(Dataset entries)
* * *
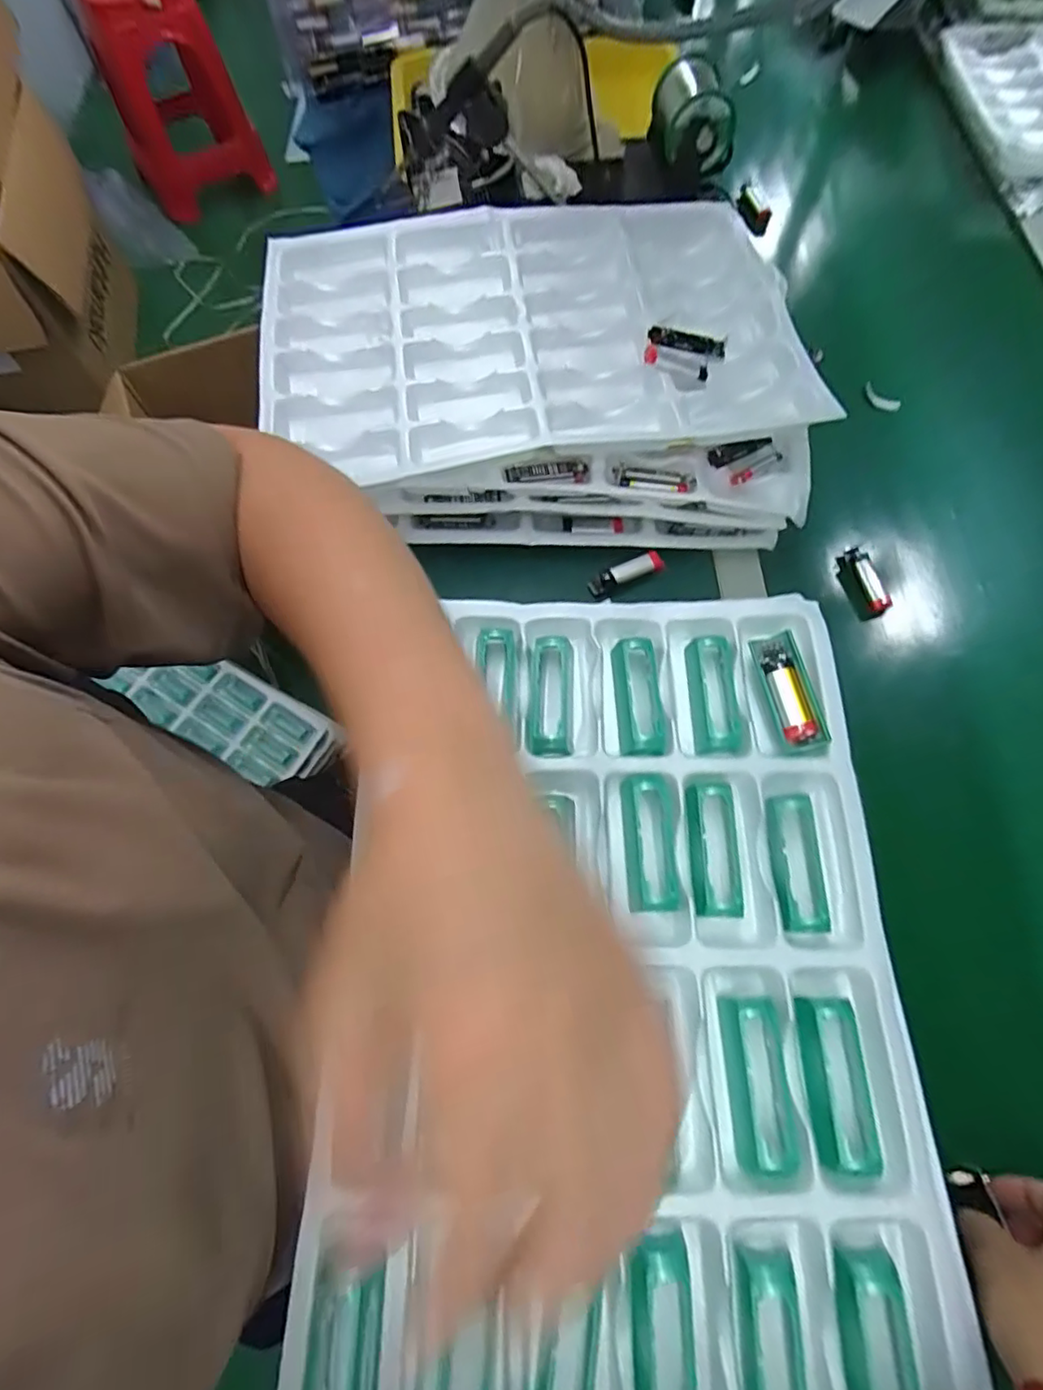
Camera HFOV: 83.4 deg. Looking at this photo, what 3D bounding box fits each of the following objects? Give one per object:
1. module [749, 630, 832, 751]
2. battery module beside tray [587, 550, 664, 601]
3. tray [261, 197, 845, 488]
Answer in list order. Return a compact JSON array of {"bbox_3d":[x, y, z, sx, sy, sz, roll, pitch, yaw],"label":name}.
[{"bbox_3d":[0.175,-0.003,0.380,0.025,0.013,0.078,-11,69,-4],"label":"module"},{"bbox_3d":[0.094,-0.108,0.522,0.069,0.016,0.022,-24,71,-9],"label":"battery module beside tray"},{"bbox_3d":[0.000,-0.329,0.522,0.443,0.031,0.300,-6,68,0],"label":"tray"}]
* * *
Every entry belongs in the answer exactly as written, but no picture does.

§ Result of the task
Camera HFOV: 83.4 deg. Looking at this photo, what 3D bounding box fits each of the following objects? Give one per object:
1. module [749, 630, 832, 751]
2. battery module beside tray [587, 550, 664, 601]
3. tray [261, 197, 845, 488]
Answer in list order. Return a compact JSON array of {"bbox_3d":[x, y, z, sx, sy, sz, roll, pitch, yaw],"label":name}.
[{"bbox_3d":[0.175,-0.003,0.380,0.025,0.013,0.078,-11,69,-4],"label":"module"},{"bbox_3d":[0.094,-0.108,0.522,0.069,0.016,0.022,-24,71,-9],"label":"battery module beside tray"},{"bbox_3d":[0.000,-0.329,0.522,0.443,0.031,0.300,-6,68,0],"label":"tray"}]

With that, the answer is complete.